[Work instructions]: Every record below is to be repeated exactly, with the pictures left out.

#### Data extracts ####

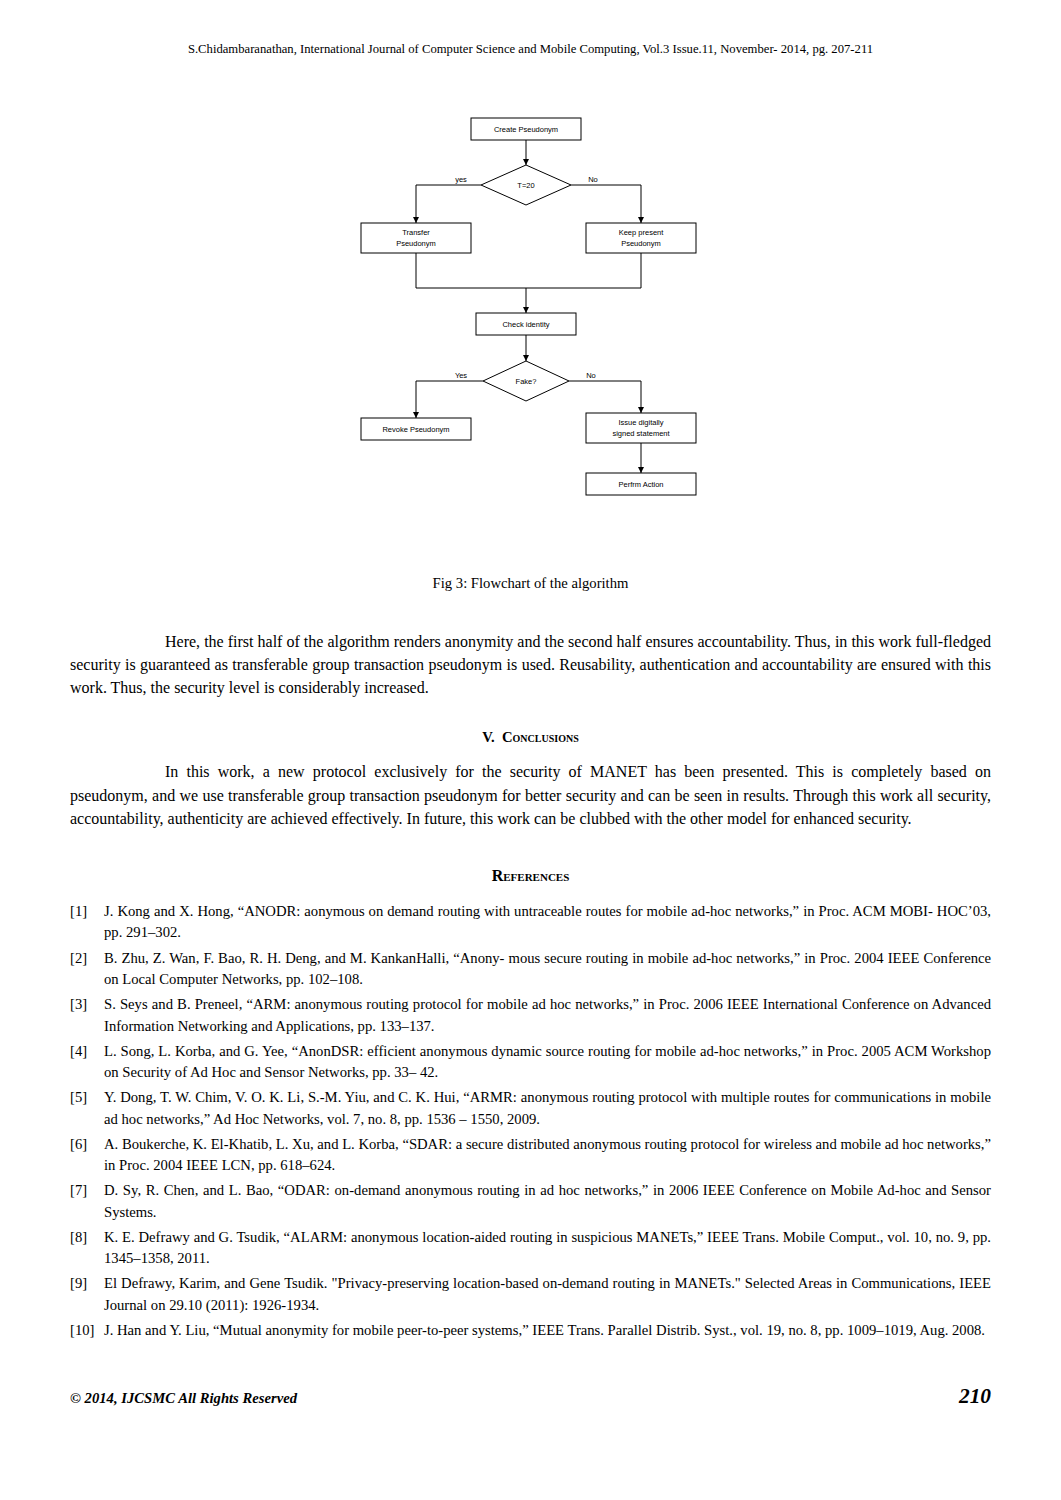S.Chidambaranathan, International Journal of Computer Science and Mobile Computing, Vol.3 Issue.11, November- 2014, pg. 207-211
Create Pseudonym T=20 yes No Transfer Pseudonym Keep present Pseudonym Check identity Fake? Yes No Revoke Pseudonym Issue digitally signed statement Perfrm Action
Fig 3: Flowchart of the algorithm
Here, the first half of the algorithm renders anonymity and the second half ensures accountability. Thus, in this work full-fledged security is guaranteed as transferable group transaction pseudonym is used. Reusability, authentication and accountability are ensured with this work. Thus, the security level is considerably increased.
V. Conclusions
In this work, a new protocol exclusively for the security of MANET has been presented. This is completely based on pseudonym, and we use transferable group transaction pseudonym for better security and can be seen in results. Through this work all security, accountability, authenticity are achieved effectively. In future, this work can be clubbed with the other model for enhanced security.
References
[1] J. Kong and X. Hong, “ANODR: aonymous on demand routing with untraceable routes for mobile ad-hoc networks,” in Proc. ACM MOBI- HOC’03, pp. 291–302.
[2] B. Zhu, Z. Wan, F. Bao, R. H. Deng, and M. KankanHalli, “Anony- mous secure routing in mobile ad-hoc networks,” in Proc. 2004 IEEE Conference on Local Computer Networks, pp. 102–108.
[3] S. Seys and B. Preneel, “ARM: anonymous routing protocol for mobile ad hoc networks,” in Proc. 2006 IEEE International Conference on Advanced Information Networking and Applications, pp. 133–137.
[4] L. Song, L. Korba, and G. Yee, “AnonDSR: efficient anonymous dynamic source routing for mobile ad-hoc networks,” in Proc. 2005 ACM Workshop on Security of Ad Hoc and Sensor Networks, pp. 33– 42.
[5] Y. Dong, T. W. Chim, V. O. K. Li, S.-M. Yiu, and C. K. Hui, “ARMR: anonymous routing protocol with multiple routes for communications in mobile ad hoc networks,” Ad Hoc Networks, vol. 7, no. 8, pp. 1536 – 1550, 2009.
[6] A. Boukerche, K. El-Khatib, L. Xu, and L. Korba, “SDAR: a secure distributed anonymous routing protocol for wireless and mobile ad hoc networks,” in Proc. 2004 IEEE LCN, pp. 618–624.
[7] D. Sy, R. Chen, and L. Bao, “ODAR: on-demand anonymous routing in ad hoc networks,” in 2006 IEEE Conference on Mobile Ad-hoc and Sensor Systems.
[8] K. E. Defrawy and G. Tsudik, “ALARM: anonymous location-aided routing in suspicious MANETs,” IEEE Trans. Mobile Comput., vol. 10, no. 9, pp. 1345–1358, 2011.
[9] El Defrawy, Karim, and Gene Tsudik. "Privacy-preserving location-based on-demand routing in MANETs." Selected Areas in Communications, IEEE Journal on 29.10 (2011): 1926-1934.
[10] J. Han and Y. Liu, “Mutual anonymity for mobile peer-to-peer systems,” IEEE Trans. Parallel Distrib. Syst., vol. 19, no. 8, pp. 1009–1019, Aug. 2008.
© 2014, IJCSMC All Rights Reserved
210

####

[Answer to this exercise]:
S.Chidambaranathan, International Journal of Computer Science and Mobile Computing, Vol.3 Issue.11, November- 2014, pg. 207-211
Create Pseudonym T=20 yes No Transfer Pseudonym Keep present Pseudonym Check identity Fake? Yes No Revoke Pseudonym Issue digitally signed statement Perfrm Action
Fig 3: Flowchart of the algorithm
Here, the first half of the algorithm renders anonymity and the second half ensures accountability. Thus, in this work full-fledged security is guaranteed as transferable group transaction pseudonym is used. Reusability, authentication and accountability are ensured with this work. Thus, the security level is considerably increased.
V. Conclusions
In this work, a new protocol exclusively for the security of MANET has been presented. This is completely based on pseudonym, and we use transferable group transaction pseudonym for better security and can be seen in results. Through this work all security, accountability, authenticity are achieved effectively. In future, this work can be clubbed with the other model for enhanced security.
References
[1] J. Kong and X. Hong, “ANODR: aonymous on demand routing with untraceable routes for mobile ad-hoc networks,” in Proc. ACM MOBI- HOC’03, pp. 291–302.
[2] B. Zhu, Z. Wan, F. Bao, R. H. Deng, and M. KankanHalli, “Anony- mous secure routing in mobile ad-hoc networks,” in Proc. 2004 IEEE Conference on Local Computer Networks, pp. 102–108.
[3] S. Seys and B. Preneel, “ARM: anonymous routing protocol for mobile ad hoc networks,” in Proc. 2006 IEEE International Conference on Advanced Information Networking and Applications, pp. 133–137.
[4] L. Song, L. Korba, and G. Yee, “AnonDSR: efficient anonymous dynamic source routing for mobile ad-hoc networks,” in Proc. 2005 ACM Workshop on Security of Ad Hoc and Sensor Networks, pp. 33– 42.
[5] Y. Dong, T. W. Chim, V. O. K. Li, S.-M. Yiu, and C. K. Hui, “ARMR: anonymous routing protocol with multiple routes for communications in mobile ad hoc networks,” Ad Hoc Networks, vol. 7, no. 8, pp. 1536 – 1550, 2009.
[6] A. Boukerche, K. El-Khatib, L. Xu, and L. Korba, “SDAR: a secure distributed anonymous routing protocol for wireless and mobile ad hoc networks,” in Proc. 2004 IEEE LCN, pp. 618–624.
[7] D. Sy, R. Chen, and L. Bao, “ODAR: on-demand anonymous routing in ad hoc networks,” in 2006 IEEE Conference on Mobile Ad-hoc and Sensor Systems.
[8] K. E. Defrawy and G. Tsudik, “ALARM: anonymous location-aided routing in suspicious MANETs,” IEEE Trans. Mobile Comput., vol. 10, no. 9, pp. 1345–1358, 2011.
[9] El Defrawy, Karim, and Gene Tsudik. "Privacy-preserving location-based on-demand routing in MANETs." Selected Areas in Communications, IEEE Journal on 29.10 (2011): 1926-1934.
[10] J. Han and Y. Liu, “Mutual anonymity for mobile peer-to-peer systems,” IEEE Trans. Parallel Distrib. Syst., vol. 19, no. 8, pp. 1009–1019, Aug. 2008.
© 2014, IJCSMC All Rights Reserved
210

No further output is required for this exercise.